Brésils – Sao Paulo, 2008-2011
On ne saurait penser une ville sans la considérer dans sa dimension sociale. Car, derrière ses remparts hier, dans ses tours aujourd’hui, dans ses quartiers centraux, dans ses périphéries, dans les interstices que tissent les voies de communication, ce sont des sociétés qui s’installent, cohabitent tant bien que mal, s’affrontent parfois, cherchent des règles et des modes de vies acceptables et c’est dans les villes, plus qu’ailleurs, que les processus de marginalisation et d’exclusion s’installent. Et, au fur et à mesure que, en raison de processus spéculatifs, les centres historiques deviennent trop chers pour qu’y habitent des classes moyennes, ils se vident de leur substance vitale et deviennent des ghettos. Pour le photographe qui se donne pour objectif d’explorer et de tenter de comprendre le monde contemporain, la ville est un champ d’expérience sans pareil.

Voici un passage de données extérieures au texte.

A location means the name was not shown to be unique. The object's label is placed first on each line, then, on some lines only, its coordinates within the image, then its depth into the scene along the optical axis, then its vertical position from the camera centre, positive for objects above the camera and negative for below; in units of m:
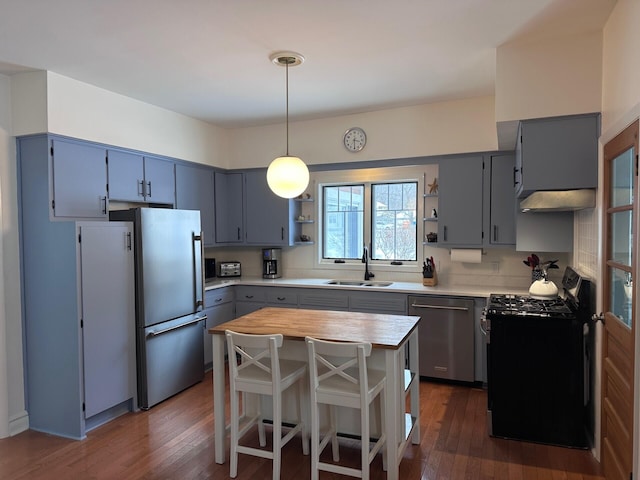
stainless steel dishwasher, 3.80 -0.98
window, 4.68 +0.10
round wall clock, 4.49 +0.96
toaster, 4.95 -0.46
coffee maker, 5.02 -0.39
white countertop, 3.88 -0.58
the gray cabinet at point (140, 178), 3.62 +0.48
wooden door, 2.02 -0.40
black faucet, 4.73 -0.41
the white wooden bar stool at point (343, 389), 2.24 -0.88
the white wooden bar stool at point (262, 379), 2.40 -0.88
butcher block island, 2.33 -0.70
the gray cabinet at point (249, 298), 4.68 -0.76
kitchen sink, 4.46 -0.59
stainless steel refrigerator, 3.48 -0.61
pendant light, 2.82 +0.37
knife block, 4.25 -0.53
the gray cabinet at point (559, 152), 2.67 +0.48
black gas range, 2.78 -0.97
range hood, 2.74 +0.19
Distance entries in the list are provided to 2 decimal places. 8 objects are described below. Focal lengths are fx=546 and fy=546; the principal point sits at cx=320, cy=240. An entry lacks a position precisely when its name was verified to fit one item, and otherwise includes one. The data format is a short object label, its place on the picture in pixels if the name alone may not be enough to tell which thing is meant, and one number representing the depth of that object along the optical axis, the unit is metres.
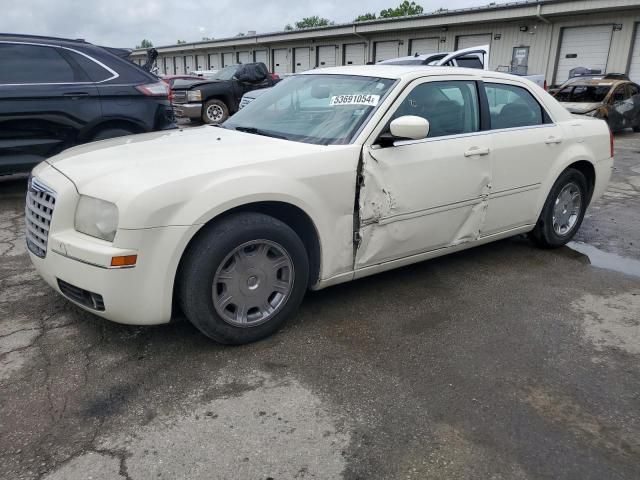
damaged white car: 2.80
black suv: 5.89
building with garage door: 17.92
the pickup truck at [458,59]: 9.88
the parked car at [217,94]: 13.98
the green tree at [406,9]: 61.30
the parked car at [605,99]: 12.83
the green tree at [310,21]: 94.27
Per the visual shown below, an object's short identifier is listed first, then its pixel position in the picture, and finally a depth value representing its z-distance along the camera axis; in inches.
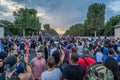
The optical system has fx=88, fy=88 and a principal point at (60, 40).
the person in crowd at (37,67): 99.9
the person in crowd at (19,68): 63.6
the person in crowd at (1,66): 88.8
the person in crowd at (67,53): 148.6
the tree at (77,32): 1975.5
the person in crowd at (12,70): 61.3
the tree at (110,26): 1255.0
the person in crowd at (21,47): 310.8
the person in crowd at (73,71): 74.2
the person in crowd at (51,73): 73.3
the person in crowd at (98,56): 141.3
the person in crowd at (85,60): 90.1
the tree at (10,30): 1423.9
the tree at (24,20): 1310.6
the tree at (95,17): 1295.2
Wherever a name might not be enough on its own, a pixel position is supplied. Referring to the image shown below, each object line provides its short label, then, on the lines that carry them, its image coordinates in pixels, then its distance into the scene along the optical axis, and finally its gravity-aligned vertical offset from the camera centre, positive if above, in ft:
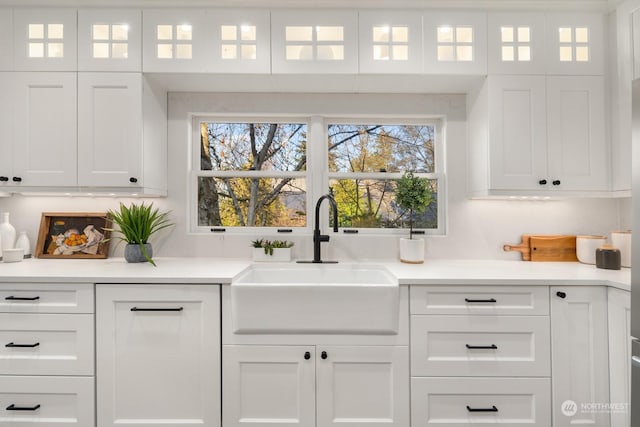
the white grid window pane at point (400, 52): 6.50 +3.13
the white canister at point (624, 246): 6.56 -0.56
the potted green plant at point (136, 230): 6.89 -0.18
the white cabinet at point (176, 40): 6.48 +3.40
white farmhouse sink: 5.27 -1.37
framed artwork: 7.43 -0.30
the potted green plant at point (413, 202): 6.98 +0.34
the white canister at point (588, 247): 6.91 -0.60
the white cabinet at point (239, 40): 6.47 +3.38
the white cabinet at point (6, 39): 6.51 +3.46
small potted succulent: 7.19 -0.70
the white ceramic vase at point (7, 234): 7.07 -0.25
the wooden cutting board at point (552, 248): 7.34 -0.66
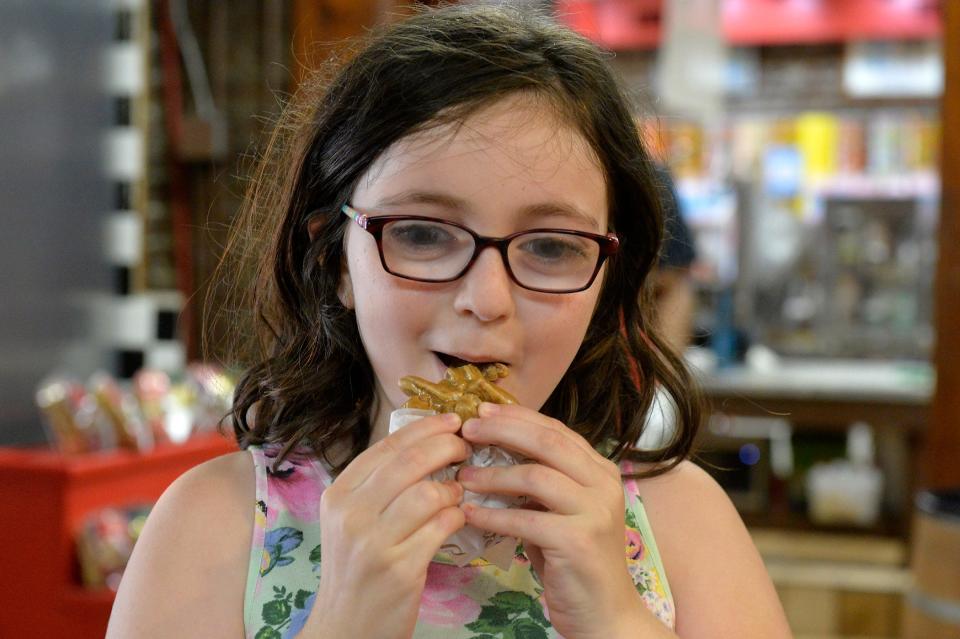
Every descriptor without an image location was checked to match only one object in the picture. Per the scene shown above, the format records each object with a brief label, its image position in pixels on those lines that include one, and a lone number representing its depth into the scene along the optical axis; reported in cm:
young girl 103
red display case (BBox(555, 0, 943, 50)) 686
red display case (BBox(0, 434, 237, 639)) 280
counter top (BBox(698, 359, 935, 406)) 507
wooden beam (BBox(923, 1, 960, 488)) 401
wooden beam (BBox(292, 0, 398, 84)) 427
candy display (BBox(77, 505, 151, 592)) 278
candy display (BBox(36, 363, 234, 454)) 297
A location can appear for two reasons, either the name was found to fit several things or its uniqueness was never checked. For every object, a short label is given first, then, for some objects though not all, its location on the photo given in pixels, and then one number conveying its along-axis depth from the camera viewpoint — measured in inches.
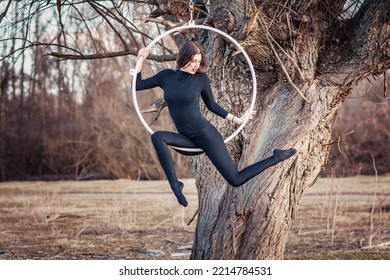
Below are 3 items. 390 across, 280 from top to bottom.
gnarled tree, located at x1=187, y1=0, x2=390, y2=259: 389.3
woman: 287.9
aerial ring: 276.6
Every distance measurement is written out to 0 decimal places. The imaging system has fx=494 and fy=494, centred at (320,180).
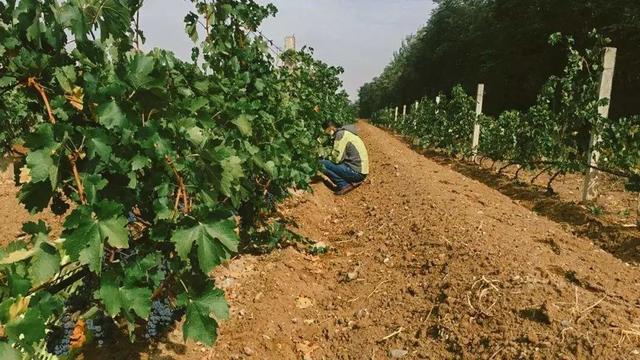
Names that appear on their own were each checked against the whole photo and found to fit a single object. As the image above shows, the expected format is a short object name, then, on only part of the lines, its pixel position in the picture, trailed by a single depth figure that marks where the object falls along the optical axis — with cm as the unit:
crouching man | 830
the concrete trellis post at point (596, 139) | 648
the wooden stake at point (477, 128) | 1132
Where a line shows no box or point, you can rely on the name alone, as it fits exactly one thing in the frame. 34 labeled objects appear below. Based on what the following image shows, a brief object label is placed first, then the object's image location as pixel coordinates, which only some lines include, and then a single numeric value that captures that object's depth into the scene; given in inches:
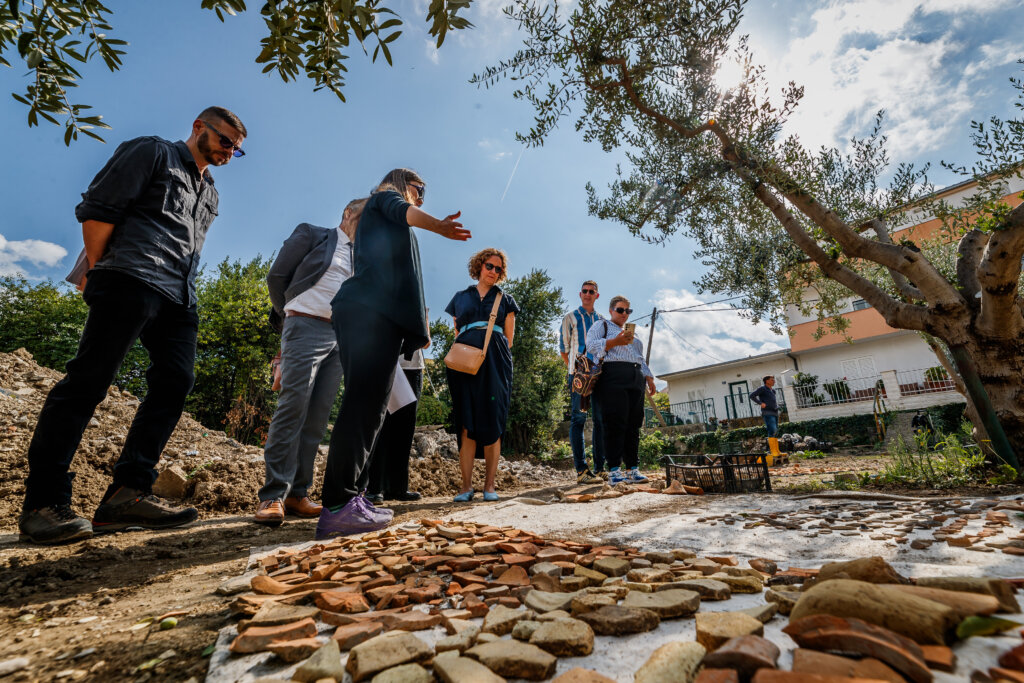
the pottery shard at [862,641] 27.1
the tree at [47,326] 627.5
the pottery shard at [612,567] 57.4
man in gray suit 119.1
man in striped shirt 231.9
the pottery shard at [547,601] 45.3
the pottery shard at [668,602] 42.1
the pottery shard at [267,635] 39.7
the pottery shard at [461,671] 32.6
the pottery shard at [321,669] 34.5
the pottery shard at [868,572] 43.0
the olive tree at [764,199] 151.5
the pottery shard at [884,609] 30.9
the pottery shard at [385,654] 34.6
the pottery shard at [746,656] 29.6
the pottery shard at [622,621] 39.7
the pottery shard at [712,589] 45.9
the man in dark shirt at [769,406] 472.1
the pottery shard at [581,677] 31.4
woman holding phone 187.3
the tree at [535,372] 496.7
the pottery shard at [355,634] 40.0
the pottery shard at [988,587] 34.5
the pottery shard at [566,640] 36.7
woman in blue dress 156.3
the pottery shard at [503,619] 41.5
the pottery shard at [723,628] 34.1
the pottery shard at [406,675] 33.2
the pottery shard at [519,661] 33.7
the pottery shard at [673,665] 30.5
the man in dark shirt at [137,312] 89.4
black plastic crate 144.7
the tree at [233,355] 520.7
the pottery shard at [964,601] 32.4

C’est dans ce cadre qu’il convient d’approcher l’enquête photographique menée pendant plus d’un an, à Sao Paulo, par Ludovic Carême, photographe français ayant choisi cette ville comme cité d’adoption. Il a centré son regard sur une petite favela, Agua Branca et, dans une approche radicalement inscrite dans la tradition et l’esthétique documentaires, il nous invite simplement à voir.
Agua Branca n’est pas une favela spectaculaire et n’a rien à voir avec la beauté parfois vénéneuse des constructions qui escaladent les collines de Rio. Agua Branca est simplement une imbrication chaotique de constructions en bois surplombant des égouts à ciel ouvert – il s’agit là d’une indéniable violence supplémentaire – dans laquelle tentent de survivre quelques centaines de personnes. Des familles pauvres et marginalisées, beaucoup de jeunes, beaucoup d’enfants, beaucoup d’humanité aussi, et autant de drames quotidiens et de désespoir permanent.
Ludovic Carême a su – et il a pu le faire grâce à l’intercession de Brito, pénétrer la communauté, gagner sa confiance et œuvrer dans la sobriété. Pas d’anecdote, des constats sans effets pour donner à voir la fragilité des constructions et leur destruction brutale lors de l’expulsion – parfois accompagnée de relogement – des habitants.
A chaque fois que je suis allé à Agua Branca, au-delà de la tristesse qui m’a envahi à l’écoute des récits des désastres quotidiens, s’est inscrite dans ma mémoire la vision du paradoxe permanent : juste à quelques dizaines de mètres de la favela, au-delà des égouts, une grande surface fort bien achalandée vend des matériaux de construction, du carrelage, des fenêtres, des portes et tout ce qu’il faut pour construire, améliorer et décorer une maison confortable…
C’est tout simple, mais il faut sans cesse le rappeler : une favela, avant tout, ce sont des gens. Nos contemporains.